Teaching neural nets to find needles in haystacks of images
A PyTorch implementation of attention-based multiple instance learning for when you only know the bag's label, not each item's.

What it does
This repo implements a 2018 paper on Multiple Instance Learning (MIL) with an attention mechanism. In MIL, you get a “bag” of images and only the bag has a label — say, “contains a 9” — while individual images inside go unlabeled. The model must learn to spot which instances matter without ever being told directly. The included code runs an MNIST experiment where bags of handwritten digits are classified this way.
The interesting bit
The attention mechanism sits before the final layer of a modified LeNet-5, learning to weight each instance’s importance rather than treating them equally.

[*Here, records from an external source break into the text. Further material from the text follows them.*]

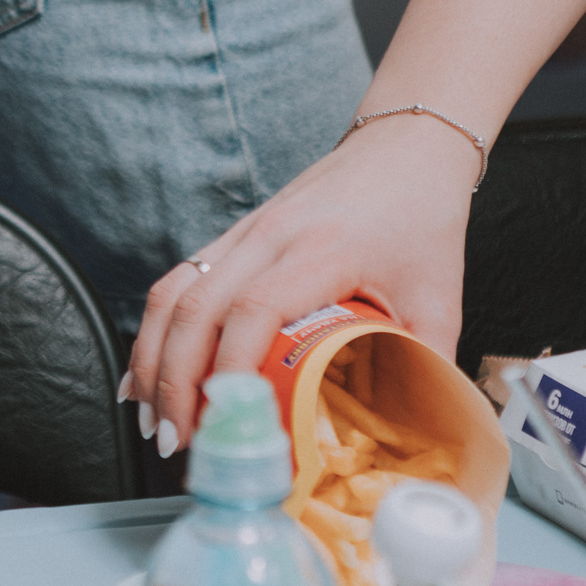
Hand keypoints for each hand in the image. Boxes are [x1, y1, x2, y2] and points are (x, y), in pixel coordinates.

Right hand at [126, 115, 472, 447]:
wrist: (404, 146)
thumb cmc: (422, 216)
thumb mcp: (439, 297)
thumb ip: (428, 365)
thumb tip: (420, 432)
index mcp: (322, 250)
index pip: (254, 309)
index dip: (230, 368)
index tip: (225, 418)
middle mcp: (269, 237)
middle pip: (194, 309)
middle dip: (173, 382)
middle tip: (174, 439)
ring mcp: (242, 233)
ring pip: (171, 295)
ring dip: (151, 361)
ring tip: (147, 416)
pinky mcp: (231, 237)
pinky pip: (176, 284)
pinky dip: (154, 333)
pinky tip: (146, 372)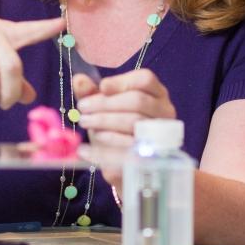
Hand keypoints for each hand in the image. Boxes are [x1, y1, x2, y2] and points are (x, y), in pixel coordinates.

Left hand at [74, 68, 176, 187]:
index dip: (122, 81)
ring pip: (134, 122)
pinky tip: (93, 141)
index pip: (145, 79)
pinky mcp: (153, 156)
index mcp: (156, 94)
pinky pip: (130, 145)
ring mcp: (162, 134)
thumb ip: (91, 93)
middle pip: (138, 100)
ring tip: (85, 122)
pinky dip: (108, 140)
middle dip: (106, 103)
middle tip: (82, 107)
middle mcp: (165, 112)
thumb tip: (79, 80)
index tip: (101, 87)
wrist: (123, 165)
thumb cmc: (115, 128)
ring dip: (104, 120)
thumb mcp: (103, 109)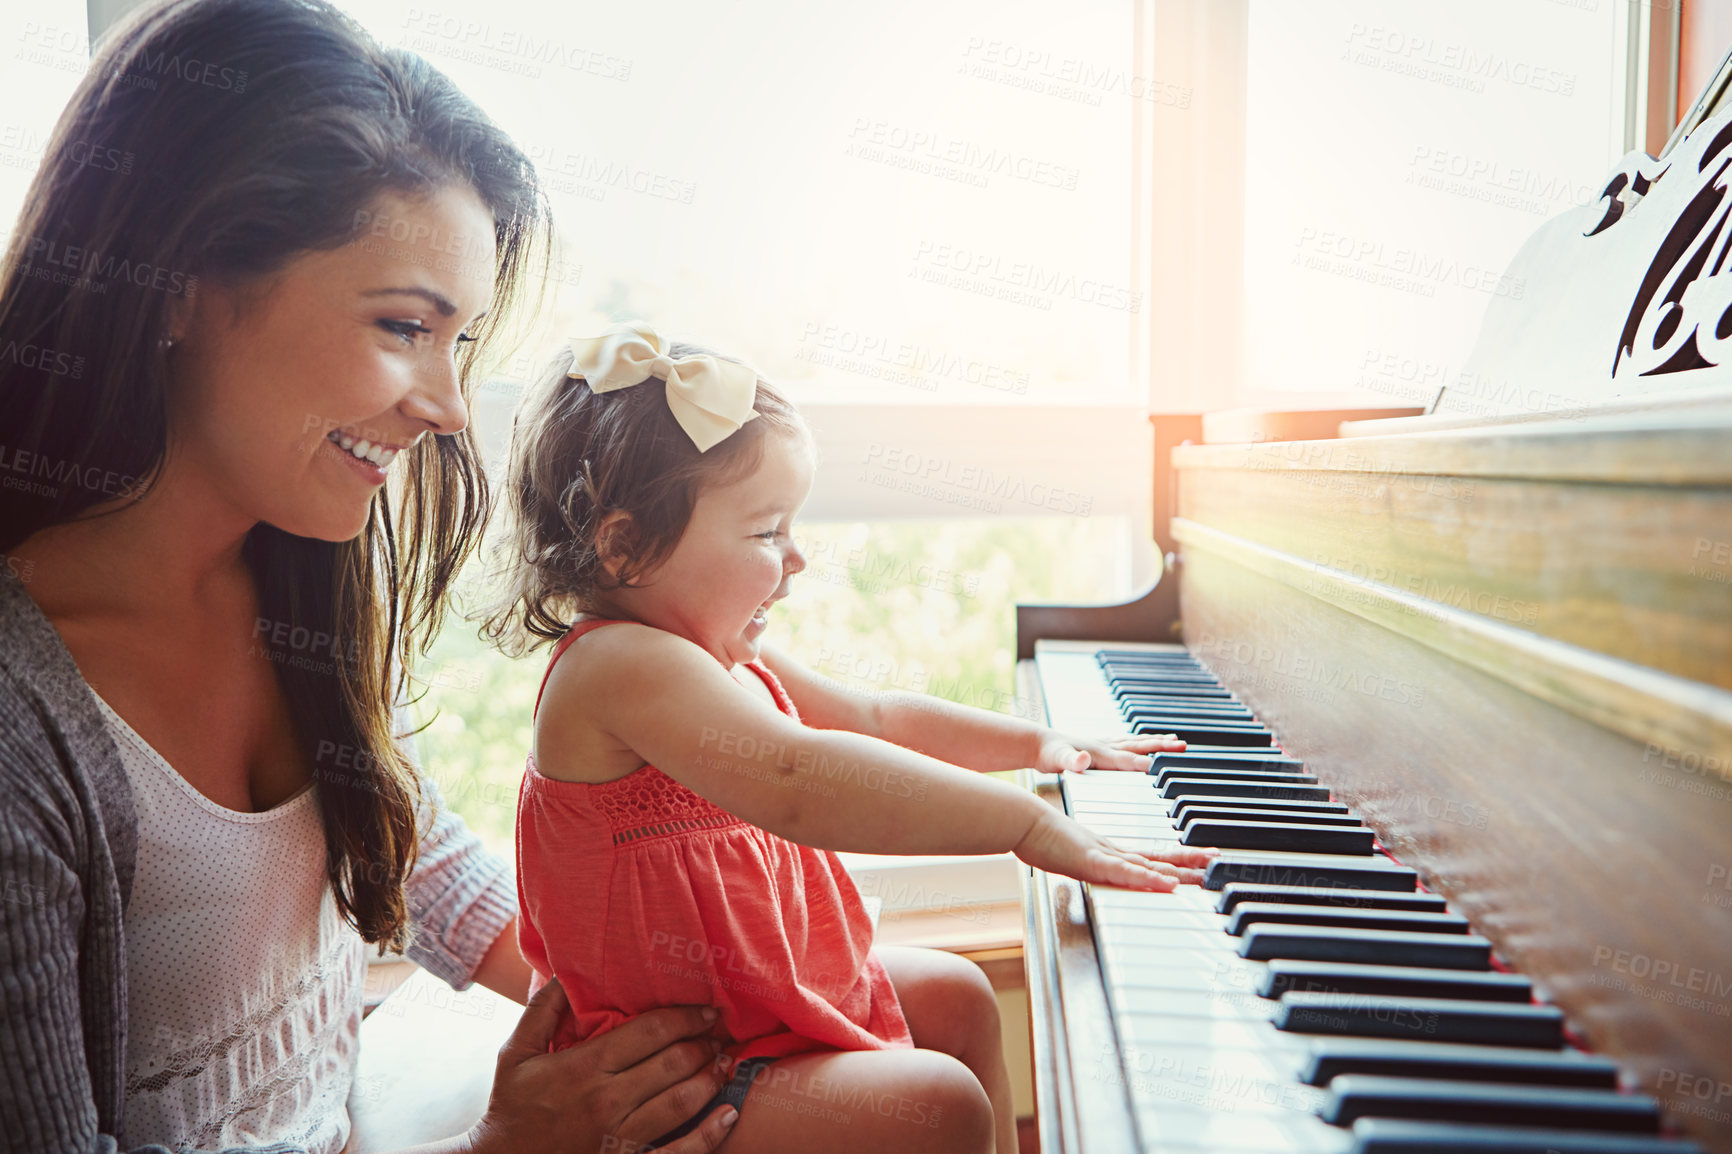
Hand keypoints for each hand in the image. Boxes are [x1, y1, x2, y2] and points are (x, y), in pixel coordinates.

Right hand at [464, 978, 737, 1153]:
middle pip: (674, 1063)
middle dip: (704, 1044)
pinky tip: (727, 1116)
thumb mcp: (515, 1053)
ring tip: (726, 1064)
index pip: (651, 1032)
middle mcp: (608, 1100)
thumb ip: (543, 1010)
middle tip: (720, 1034)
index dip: (686, 1017)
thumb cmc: (510, 1106)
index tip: (707, 1010)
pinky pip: (678, 1152)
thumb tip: (569, 972)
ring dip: (712, 1079)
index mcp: (586, 1067)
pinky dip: (709, 1135)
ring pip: (682, 1103)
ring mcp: (620, 1137)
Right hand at [1012, 806, 1217, 891]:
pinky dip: (1148, 879)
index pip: (1151, 857)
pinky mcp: (1092, 861)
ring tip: (1205, 870)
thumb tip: (1093, 867)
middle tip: (1217, 862)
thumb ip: (1084, 861)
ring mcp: (1104, 856)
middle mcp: (1112, 852)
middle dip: (1190, 863)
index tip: (1201, 859)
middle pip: (1158, 859)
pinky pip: (1126, 873)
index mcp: (1109, 853)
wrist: (1022, 820)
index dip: (1177, 859)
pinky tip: (1168, 884)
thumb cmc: (1039, 837)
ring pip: (1149, 865)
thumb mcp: (1068, 855)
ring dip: (1179, 869)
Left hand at [1035, 730, 1186, 775]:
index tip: (1165, 768)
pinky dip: (1139, 744)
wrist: (1036, 743)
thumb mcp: (1057, 760)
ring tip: (1173, 740)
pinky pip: (1125, 745)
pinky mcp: (1098, 747)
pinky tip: (1142, 744)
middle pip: (1138, 747)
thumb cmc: (1047, 754)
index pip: (1127, 760)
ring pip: (1134, 743)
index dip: (1145, 764)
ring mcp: (1102, 745)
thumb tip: (1082, 759)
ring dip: (1155, 742)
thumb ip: (1071, 761)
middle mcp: (1104, 746)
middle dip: (1162, 747)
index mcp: (1099, 753)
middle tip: (1183, 745)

It’s a neat trick for medical imaging scenarios — the authors point to breast and colon cancer datasets — where only a tiny fraction of cells in a tissue slide may actually be cancerous, but you only have slide-level labels.
Key highlights
- Attention-based MIL pooling layer in a modified LeNet-5 CNN
- MNIST-BAGS experiment with configurable bag generation
- Two data loaders: a concise one (bags ≤10 items) and the original experimental one (any length, but only tested for target digit ‘9’)

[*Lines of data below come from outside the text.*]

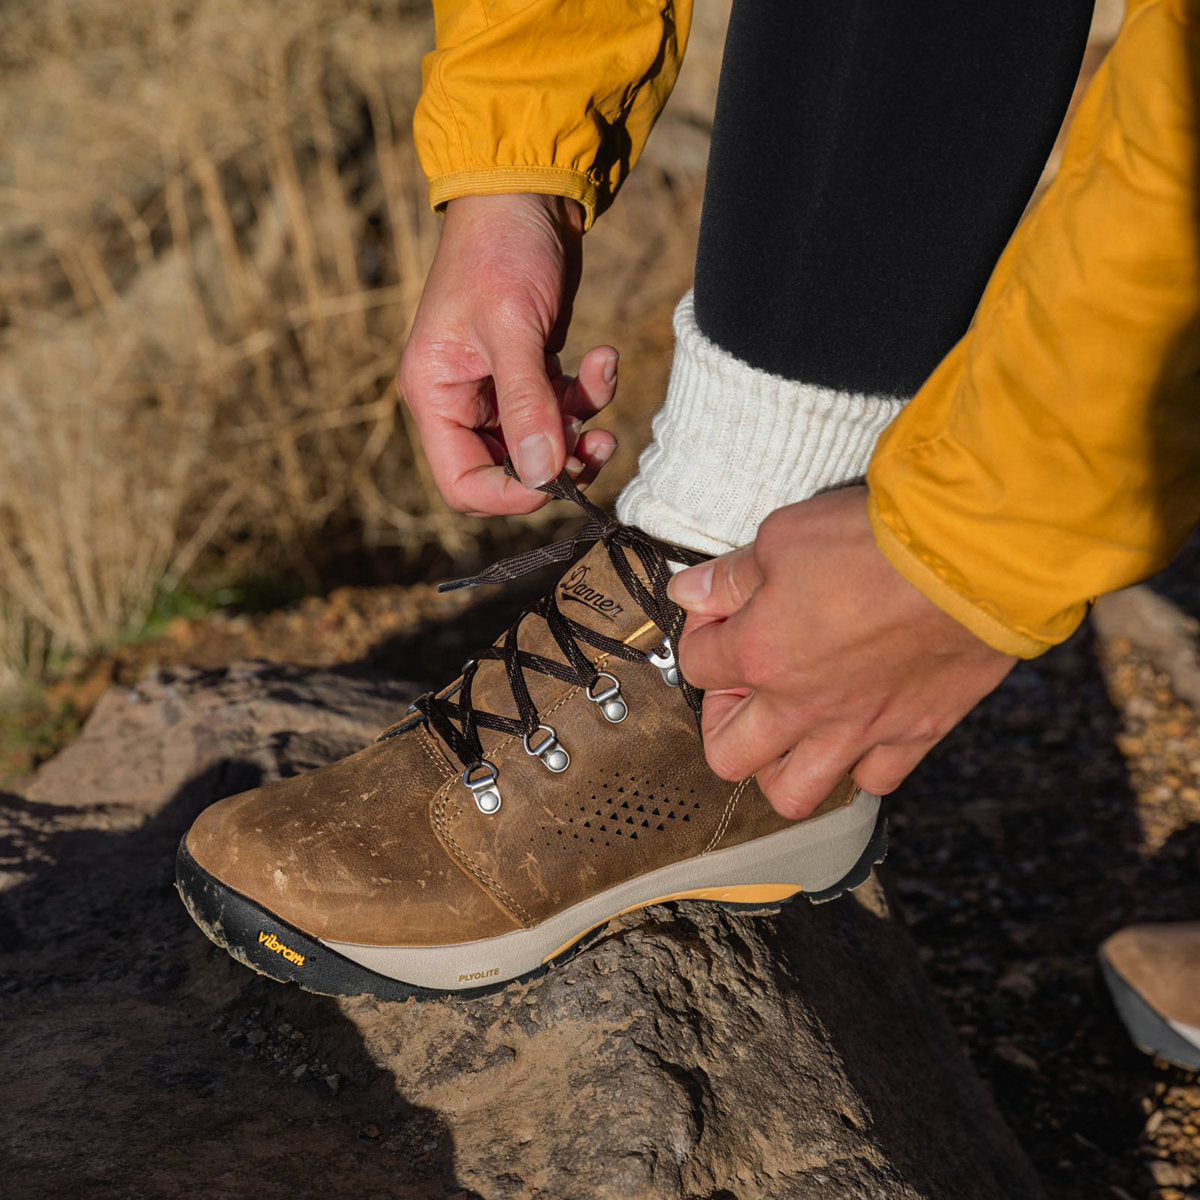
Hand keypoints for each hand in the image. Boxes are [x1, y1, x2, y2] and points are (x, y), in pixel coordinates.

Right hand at [397, 193, 618, 515]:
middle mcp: (460, 400)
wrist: (526, 193)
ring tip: (603, 381)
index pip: (463, 482)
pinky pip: (561, 408)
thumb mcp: (513, 328)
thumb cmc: (501, 251)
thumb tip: (543, 476)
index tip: (558, 480)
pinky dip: (587, 392)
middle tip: (598, 444)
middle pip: (508, 470)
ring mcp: (496, 388)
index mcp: (435, 395)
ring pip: (542, 442)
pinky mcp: (530, 372)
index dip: (510, 495)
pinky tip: (603, 356)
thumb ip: (528, 405)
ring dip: (580, 425)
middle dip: (556, 460)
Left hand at [667, 487, 1017, 818]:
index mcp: (758, 655)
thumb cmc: (879, 541)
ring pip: (794, 793)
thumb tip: (692, 591)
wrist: (974, 559)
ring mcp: (857, 730)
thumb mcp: (785, 537)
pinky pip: (874, 781)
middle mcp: (800, 706)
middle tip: (743, 684)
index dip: (701, 634)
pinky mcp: (914, 735)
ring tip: (788, 729)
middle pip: (726, 753)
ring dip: (779, 766)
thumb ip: (731, 576)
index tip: (720, 614)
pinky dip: (859, 766)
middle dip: (722, 720)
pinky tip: (857, 731)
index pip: (695, 664)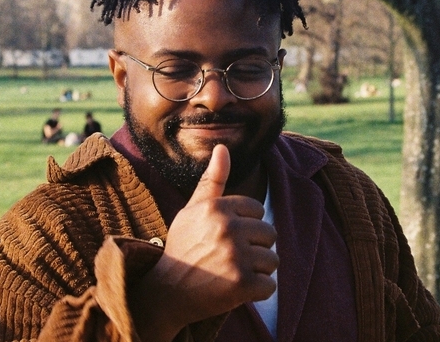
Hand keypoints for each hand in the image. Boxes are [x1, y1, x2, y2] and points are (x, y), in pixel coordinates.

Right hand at [131, 145, 277, 340]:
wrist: (167, 292)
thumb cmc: (183, 248)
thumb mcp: (192, 211)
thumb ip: (212, 181)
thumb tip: (223, 147)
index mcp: (217, 207)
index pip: (258, 211)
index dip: (245, 228)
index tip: (223, 239)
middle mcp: (227, 227)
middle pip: (270, 234)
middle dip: (254, 249)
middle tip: (228, 260)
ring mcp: (235, 256)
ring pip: (272, 260)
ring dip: (257, 271)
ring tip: (231, 274)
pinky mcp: (241, 283)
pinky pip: (269, 286)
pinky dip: (256, 292)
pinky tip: (235, 290)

- 20-epoch training with Adam, outputs bag-level and instance-level predictions
- Authors note the histopathology model is “similar” to the included one; details are in the paper
Caveats
- PyTorch 0.3.1 dependency (released 2018); Python 2.7 was the tested version
- No validation set, no early stopping — the authors deliberately kept the setup small
- The histopathology datasets aren’t included; you must download them separately and adapt the model yourself
- Authors explicitly state they “cannot guarantee any support for this software”
Verdict
Worth a look if you’re implementing MIL from scratch or working with weakly-labeled medical imaging. Skip it if you need a maintained, production-ready library — this is research code from 2018 with the dependencies to match.